単なる人気者ではない。世界屈指のシューベルト弾きであり、すでに1995年にはシューベルトの膨大なピアノ作品全集の録音を達成している。それは14枚組CDとして日本コロムビアから発売され、英グラモフォン誌で大きく取り上げられるなど、欧州で高く評価された。

「15歳の頃からシューベルトに強く引き付けられた。私が探し求めていた音楽のすべてがシューベルトのピアノ曲の中にあった」。15日に都内で会ったダルベルトはこう話し始めた。「当時シューベルトのピアノ曲にまともに取り組んでいたのはブレンデルくらい。だからシューベルトを弾くなんて相当の変わり者だね、と言われたものだ。しかもフランス人なのになぜ(ドイツ=オーストリア系の)シューベルトに熱中するのかってね」。

東京に到着したばかりのダルベルト(10月15日、東京都港区のファツィオリ・ショールームで)

パリ生まれのダルベルトは1975年にクララ・ハスキル・ピアノコンクールで優勝し、一躍世界の注目を浴びた。84年以来、来日を重ね、NHK交響楽団とモーツァルトのピアノ協奏曲で協演するなど、シューベルトのほか、シューマン、ブラームスといったドイツ=オーストリア系の音楽に定評があった。しかし「最近は自国のフランス音楽にも力を入れていますよ」と話す。「ラヴェルやドビュッシーらのフランス音楽に取り組み始めたのは確かに遅いが、語弊を恐れずに言えば、シューベルトに比べればはるかに簡単だった」

ではシューベルトの難しさとは何か。「彼の音楽は難しくないことこそが最も難しい点だ」とダルベルトは強調する。「ただ弾くだけなら10代の生徒でも可能だ。モーツァルトと同様に音符が少ない。しかし作品は非常に長い構造を持っている。演奏の深みが必要になる」と語る。「今でもシューベルトが最も好き。彼の歌曲もピアノ曲として面白い。私はドイツ語をあまり話せないが、ドイツ語と音楽は特別な関係だ」。シューベルトに心底ほれ込んでいる様子である。

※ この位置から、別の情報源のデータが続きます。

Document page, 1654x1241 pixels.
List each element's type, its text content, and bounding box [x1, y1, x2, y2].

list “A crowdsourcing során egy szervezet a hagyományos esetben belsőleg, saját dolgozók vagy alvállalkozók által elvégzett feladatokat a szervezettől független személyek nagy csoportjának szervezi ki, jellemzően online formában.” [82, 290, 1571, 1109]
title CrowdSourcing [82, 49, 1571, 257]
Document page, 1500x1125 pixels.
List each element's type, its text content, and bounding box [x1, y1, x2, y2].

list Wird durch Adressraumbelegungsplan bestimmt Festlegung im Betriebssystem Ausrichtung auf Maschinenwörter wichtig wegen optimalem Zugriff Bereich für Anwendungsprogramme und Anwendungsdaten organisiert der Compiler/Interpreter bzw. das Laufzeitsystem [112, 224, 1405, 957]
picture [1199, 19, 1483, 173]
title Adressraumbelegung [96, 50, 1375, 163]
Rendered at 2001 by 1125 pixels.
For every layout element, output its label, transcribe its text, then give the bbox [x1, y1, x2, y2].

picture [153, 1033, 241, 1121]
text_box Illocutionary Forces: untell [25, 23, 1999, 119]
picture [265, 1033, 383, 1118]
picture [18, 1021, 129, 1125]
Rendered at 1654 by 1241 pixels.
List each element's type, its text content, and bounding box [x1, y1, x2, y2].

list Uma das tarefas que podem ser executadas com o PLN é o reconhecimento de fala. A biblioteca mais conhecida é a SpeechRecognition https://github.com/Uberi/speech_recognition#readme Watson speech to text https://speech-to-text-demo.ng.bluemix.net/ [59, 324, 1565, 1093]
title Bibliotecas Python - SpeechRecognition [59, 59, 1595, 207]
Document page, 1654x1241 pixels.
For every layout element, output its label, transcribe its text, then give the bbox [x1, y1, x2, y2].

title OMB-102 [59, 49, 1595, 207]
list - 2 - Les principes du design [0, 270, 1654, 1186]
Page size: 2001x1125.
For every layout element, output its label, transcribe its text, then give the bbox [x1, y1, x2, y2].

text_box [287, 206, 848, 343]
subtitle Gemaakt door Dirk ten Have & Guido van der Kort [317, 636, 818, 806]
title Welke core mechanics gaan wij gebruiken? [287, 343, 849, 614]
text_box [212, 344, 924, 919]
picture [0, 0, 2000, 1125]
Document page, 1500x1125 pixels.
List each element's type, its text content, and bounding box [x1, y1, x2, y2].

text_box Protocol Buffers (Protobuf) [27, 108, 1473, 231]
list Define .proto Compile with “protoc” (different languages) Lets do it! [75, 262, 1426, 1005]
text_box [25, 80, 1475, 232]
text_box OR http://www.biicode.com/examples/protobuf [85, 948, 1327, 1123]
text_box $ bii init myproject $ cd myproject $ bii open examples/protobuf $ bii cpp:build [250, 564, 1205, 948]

そんなシューベルト弾きのリサイタルの1曲目は意外にもベートーベンの「ピアノソナタ第14番嬰ハ短調『月光』作品27の2」だった。必ずしも彼が得意とする曲ではないらしい。第1楽章では弱い音量の分散和音が淡い光を漂わせながら早くも幻想的な雰囲気を作り上げる。旋律を形作る音が少ないにもかかわらず、分散和音の中から息の長い歌を紡ぎ出す。誰か身近な仲間たちに物語を聞かせる「読み聞かせ」の姿勢が浮かび上がる。

「月光」のゆっくりした曲調の第1楽章は、まさに難しそうではないのに実際は難曲である事例の1つではなかろうか。「ソナタ第13番」とともに同じ「作品27」とのセットになっており、どちらも「幻想曲風ソナタ」という題名が付いている。ダルベルトの演奏は、厳格なテンポ管理の中で、音量や音色によって響きを微妙に表情付けしていくもので、弱音の表現が繊細だ。3つの楽章が「序―破―急」で進むソナタだが、速い楽章に進んでも、テクニックで圧倒することはない。激流に飲み込まれるような物語に聴き手を招き入れるといった風情である。